◆ Provided material

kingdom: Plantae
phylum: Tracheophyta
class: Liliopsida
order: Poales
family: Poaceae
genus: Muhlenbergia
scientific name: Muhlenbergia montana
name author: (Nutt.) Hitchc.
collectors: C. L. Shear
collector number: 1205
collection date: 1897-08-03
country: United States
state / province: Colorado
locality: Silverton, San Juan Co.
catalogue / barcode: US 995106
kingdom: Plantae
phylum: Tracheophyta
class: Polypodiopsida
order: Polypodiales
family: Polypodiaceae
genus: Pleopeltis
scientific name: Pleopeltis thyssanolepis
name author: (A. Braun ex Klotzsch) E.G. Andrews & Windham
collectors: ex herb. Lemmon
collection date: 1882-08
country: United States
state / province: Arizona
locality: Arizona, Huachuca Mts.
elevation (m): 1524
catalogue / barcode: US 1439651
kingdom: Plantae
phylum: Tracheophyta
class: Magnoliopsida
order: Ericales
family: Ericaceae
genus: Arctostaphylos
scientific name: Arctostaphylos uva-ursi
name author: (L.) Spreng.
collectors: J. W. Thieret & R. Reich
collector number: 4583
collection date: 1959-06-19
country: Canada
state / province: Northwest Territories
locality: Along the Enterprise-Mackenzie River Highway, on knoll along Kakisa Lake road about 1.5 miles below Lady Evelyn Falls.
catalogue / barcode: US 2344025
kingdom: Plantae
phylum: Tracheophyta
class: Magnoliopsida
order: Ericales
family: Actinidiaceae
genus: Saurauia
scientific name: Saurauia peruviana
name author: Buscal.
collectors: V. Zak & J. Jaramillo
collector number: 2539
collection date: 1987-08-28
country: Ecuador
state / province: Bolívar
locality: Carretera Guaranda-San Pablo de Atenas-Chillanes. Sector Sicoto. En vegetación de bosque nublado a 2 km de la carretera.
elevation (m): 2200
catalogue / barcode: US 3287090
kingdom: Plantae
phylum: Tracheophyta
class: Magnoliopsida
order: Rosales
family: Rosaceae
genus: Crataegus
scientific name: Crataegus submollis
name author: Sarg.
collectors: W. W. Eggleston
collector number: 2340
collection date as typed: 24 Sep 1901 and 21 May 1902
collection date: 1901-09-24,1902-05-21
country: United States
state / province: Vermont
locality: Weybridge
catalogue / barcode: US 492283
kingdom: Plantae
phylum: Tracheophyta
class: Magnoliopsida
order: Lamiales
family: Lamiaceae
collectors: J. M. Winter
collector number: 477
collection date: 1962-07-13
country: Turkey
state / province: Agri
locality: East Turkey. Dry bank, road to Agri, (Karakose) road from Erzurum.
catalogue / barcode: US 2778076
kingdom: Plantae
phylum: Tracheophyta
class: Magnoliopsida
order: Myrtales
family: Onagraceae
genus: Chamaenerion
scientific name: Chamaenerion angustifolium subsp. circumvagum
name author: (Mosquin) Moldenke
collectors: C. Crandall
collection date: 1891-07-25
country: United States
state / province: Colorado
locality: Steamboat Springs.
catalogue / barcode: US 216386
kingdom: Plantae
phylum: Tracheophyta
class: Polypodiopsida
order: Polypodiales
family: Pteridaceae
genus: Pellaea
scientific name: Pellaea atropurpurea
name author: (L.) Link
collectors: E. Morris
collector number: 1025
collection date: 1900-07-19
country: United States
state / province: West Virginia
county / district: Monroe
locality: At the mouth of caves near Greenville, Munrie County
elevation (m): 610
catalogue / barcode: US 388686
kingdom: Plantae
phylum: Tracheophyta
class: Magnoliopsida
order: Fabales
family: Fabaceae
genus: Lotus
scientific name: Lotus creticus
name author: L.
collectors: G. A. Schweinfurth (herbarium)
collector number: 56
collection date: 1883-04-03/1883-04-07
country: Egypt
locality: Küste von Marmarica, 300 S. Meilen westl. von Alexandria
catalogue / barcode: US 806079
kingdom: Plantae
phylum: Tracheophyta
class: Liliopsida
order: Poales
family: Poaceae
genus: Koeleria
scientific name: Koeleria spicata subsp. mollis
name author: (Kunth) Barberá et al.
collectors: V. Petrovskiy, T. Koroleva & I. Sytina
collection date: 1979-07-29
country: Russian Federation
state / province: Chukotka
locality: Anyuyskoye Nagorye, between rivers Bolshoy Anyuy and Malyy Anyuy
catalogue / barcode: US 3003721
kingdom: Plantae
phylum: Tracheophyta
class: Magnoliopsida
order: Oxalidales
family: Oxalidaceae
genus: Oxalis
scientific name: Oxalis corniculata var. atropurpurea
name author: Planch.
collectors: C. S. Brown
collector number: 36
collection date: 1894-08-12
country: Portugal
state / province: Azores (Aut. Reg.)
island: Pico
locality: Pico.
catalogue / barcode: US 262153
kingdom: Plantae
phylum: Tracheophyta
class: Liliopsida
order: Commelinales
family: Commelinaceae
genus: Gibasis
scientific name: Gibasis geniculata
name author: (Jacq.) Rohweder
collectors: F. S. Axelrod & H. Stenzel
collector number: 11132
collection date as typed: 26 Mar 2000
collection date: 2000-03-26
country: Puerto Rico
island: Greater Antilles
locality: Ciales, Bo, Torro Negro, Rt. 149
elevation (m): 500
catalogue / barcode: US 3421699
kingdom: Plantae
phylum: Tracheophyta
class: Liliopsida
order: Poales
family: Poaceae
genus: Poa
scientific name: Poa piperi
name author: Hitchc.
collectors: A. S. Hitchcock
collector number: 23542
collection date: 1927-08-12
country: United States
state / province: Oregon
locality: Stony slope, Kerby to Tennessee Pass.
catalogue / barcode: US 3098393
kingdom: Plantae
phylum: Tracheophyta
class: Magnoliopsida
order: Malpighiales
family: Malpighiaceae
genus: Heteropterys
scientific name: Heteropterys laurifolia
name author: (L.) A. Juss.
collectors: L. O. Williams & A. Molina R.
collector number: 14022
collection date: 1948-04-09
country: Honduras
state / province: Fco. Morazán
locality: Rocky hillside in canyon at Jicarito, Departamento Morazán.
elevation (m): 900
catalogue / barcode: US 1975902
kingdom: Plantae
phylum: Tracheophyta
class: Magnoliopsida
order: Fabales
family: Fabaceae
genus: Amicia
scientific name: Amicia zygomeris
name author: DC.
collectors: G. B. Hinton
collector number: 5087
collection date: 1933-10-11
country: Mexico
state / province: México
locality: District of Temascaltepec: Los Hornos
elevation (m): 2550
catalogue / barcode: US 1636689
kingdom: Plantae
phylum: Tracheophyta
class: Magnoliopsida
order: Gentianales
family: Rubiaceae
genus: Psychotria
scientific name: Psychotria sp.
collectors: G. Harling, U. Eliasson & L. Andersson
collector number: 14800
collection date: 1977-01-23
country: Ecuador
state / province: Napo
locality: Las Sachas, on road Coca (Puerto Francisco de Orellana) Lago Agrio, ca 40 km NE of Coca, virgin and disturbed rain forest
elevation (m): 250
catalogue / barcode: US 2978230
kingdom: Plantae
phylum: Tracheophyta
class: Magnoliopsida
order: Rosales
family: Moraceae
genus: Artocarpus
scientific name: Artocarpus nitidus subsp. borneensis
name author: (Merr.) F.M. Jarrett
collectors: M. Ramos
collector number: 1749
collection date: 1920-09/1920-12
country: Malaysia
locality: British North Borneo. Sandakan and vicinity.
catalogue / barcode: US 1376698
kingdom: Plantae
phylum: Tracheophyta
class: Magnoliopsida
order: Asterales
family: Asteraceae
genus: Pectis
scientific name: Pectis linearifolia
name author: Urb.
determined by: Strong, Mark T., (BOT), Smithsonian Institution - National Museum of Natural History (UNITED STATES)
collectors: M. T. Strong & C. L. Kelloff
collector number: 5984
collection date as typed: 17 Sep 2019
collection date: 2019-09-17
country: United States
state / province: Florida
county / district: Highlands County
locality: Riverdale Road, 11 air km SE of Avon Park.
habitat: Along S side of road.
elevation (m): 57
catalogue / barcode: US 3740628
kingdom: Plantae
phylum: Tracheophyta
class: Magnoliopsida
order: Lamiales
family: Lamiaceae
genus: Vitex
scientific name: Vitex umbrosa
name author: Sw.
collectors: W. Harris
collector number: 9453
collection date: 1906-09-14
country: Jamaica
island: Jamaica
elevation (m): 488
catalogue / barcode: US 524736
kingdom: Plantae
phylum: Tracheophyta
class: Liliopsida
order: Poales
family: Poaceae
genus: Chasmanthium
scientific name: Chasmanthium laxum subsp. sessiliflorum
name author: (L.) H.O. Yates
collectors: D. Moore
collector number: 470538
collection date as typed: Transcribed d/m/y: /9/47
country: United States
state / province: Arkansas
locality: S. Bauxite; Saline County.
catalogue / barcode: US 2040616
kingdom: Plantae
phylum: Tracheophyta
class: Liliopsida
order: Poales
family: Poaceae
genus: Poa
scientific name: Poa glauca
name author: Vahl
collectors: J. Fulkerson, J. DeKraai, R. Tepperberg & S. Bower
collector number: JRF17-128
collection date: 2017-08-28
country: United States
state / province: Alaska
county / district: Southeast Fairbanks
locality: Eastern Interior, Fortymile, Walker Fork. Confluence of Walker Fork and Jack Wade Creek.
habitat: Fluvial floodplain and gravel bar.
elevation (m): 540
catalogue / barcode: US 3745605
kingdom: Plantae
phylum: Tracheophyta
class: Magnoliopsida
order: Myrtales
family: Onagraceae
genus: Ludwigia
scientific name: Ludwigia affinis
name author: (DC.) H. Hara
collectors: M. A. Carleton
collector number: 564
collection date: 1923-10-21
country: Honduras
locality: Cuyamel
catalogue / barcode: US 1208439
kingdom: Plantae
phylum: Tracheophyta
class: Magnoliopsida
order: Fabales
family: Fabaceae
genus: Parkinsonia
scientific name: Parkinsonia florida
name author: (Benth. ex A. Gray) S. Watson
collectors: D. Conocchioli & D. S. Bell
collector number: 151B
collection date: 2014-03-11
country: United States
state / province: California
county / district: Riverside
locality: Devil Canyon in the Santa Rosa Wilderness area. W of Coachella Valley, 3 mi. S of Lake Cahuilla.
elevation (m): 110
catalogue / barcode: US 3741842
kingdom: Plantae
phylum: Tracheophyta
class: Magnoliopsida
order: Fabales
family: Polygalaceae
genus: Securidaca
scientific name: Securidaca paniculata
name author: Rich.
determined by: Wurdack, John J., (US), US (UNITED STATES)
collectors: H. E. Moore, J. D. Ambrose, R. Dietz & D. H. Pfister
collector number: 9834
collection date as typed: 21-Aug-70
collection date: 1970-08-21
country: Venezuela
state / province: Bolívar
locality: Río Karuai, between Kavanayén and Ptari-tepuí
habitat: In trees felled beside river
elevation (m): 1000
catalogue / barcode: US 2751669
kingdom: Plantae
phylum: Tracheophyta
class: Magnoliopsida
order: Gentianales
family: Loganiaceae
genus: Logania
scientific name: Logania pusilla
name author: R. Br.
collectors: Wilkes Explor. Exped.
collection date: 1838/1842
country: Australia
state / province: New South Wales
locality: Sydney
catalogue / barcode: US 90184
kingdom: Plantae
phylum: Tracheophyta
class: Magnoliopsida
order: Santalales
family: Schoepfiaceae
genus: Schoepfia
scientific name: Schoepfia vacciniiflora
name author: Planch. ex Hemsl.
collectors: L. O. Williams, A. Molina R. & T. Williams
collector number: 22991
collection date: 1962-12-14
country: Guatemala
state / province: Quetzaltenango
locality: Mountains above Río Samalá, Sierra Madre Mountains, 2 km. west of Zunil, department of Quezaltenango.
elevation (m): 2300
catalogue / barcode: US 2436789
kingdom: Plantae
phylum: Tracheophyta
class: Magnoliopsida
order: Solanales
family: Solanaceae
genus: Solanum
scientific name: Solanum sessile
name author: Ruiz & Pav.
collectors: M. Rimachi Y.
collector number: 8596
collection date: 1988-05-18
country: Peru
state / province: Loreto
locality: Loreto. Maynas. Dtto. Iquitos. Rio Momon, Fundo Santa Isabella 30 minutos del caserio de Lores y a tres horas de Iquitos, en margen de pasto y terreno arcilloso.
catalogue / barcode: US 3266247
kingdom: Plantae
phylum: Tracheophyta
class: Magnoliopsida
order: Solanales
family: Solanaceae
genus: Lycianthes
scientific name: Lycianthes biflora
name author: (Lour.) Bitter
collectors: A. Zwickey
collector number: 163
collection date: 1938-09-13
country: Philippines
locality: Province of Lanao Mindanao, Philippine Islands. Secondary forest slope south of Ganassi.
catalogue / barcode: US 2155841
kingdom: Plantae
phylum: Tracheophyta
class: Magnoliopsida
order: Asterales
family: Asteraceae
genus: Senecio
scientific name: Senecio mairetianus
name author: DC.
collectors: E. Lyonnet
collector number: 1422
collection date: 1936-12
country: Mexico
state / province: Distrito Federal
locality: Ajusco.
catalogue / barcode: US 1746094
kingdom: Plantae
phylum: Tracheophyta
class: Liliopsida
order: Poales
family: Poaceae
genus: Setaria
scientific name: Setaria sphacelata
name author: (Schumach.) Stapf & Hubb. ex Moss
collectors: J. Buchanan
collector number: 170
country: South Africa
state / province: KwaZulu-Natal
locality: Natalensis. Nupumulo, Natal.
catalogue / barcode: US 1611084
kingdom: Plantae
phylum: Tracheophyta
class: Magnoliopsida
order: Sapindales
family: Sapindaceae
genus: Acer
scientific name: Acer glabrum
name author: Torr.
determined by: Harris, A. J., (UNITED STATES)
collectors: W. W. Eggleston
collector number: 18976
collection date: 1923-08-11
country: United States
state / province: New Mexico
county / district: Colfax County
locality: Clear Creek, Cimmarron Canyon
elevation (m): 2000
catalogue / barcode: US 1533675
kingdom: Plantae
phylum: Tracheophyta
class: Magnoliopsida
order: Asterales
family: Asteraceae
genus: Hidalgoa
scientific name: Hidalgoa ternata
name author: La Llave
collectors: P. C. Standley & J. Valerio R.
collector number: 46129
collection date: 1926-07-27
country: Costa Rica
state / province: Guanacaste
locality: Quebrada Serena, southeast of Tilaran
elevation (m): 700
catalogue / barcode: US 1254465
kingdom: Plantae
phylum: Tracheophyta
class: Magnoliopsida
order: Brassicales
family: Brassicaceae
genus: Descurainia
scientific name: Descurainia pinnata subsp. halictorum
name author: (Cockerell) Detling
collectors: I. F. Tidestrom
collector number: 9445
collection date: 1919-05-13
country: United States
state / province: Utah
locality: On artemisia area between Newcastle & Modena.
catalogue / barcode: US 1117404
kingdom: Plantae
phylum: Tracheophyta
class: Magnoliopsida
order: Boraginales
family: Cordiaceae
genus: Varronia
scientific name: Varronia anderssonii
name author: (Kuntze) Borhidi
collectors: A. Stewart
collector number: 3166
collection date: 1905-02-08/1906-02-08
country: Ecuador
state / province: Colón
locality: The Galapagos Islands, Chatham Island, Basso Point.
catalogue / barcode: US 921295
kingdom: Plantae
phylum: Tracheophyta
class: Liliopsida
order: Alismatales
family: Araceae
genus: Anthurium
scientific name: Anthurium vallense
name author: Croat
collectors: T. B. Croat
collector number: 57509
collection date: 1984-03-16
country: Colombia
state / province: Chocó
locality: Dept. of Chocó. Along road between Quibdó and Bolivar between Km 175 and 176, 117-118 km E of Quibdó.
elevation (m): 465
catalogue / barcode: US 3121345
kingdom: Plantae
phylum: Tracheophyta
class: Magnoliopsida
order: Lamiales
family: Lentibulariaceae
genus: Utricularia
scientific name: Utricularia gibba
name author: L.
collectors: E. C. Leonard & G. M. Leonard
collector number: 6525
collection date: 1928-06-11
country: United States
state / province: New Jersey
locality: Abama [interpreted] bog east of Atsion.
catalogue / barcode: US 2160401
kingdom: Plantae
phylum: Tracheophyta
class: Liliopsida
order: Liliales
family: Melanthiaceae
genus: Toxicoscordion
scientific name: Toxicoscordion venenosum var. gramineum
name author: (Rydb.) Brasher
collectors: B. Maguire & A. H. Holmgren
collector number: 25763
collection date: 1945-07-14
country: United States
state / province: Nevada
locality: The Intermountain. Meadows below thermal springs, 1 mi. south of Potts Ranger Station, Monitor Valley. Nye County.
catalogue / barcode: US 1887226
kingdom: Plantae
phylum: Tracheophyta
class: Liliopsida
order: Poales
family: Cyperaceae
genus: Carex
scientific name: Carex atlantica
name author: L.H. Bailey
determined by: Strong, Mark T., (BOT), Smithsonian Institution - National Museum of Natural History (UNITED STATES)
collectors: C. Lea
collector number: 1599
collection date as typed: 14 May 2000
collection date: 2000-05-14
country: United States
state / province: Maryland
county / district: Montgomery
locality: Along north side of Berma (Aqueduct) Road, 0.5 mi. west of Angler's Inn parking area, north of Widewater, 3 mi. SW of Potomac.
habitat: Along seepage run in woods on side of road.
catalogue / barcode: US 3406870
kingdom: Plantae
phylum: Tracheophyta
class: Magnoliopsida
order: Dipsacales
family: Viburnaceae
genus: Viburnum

◆ Exercise
Copy out the records from their first line up to and including the line with "collection date: 1987-08-28".

◆ Result of this task
kingdom: Plantae
phylum: Tracheophyta
class: Liliopsida
order: Poales
family: Poaceae
genus: Muhlenbergia
scientific name: Muhlenbergia montana
name author: (Nutt.) Hitchc.
collectors: C. L. Shear
collector number: 1205
collection date: 1897-08-03
country: United States
state / province: Colorado
locality: Silverton, San Juan Co.
catalogue / barcode: US 995106
kingdom: Plantae
phylum: Tracheophyta
class: Polypodiopsida
order: Polypodiales
family: Polypodiaceae
genus: Pleopeltis
scientific name: Pleopeltis thyssanolepis
name author: (A. Braun ex Klotzsch) E.G. Andrews & Windham
collectors: ex herb. Lemmon
collection date: 1882-08
country: United States
state / province: Arizona
locality: Arizona, Huachuca Mts.
elevation (m): 1524
catalogue / barcode: US 1439651
kingdom: Plantae
phylum: Tracheophyta
class: Magnoliopsida
order: Ericales
family: Ericaceae
genus: Arctostaphylos
scientific name: Arctostaphylos uva-ursi
name author: (L.) Spreng.
collectors: J. W. Thieret & R. Reich
collector number: 4583
collection date: 1959-06-19
country: Canada
state / province: Northwest Territories
locality: Along the Enterprise-Mackenzie River Highway, on knoll along Kakisa Lake road about 1.5 miles below Lady Evelyn Falls.
catalogue / barcode: US 2344025
kingdom: Plantae
phylum: Tracheophyta
class: Magnoliopsida
order: Ericales
family: Actinidiaceae
genus: Saurauia
scientific name: Saurauia peruviana
name author: Buscal.
collectors: V. Zak & J. Jaramillo
collector number: 2539
collection date: 1987-08-28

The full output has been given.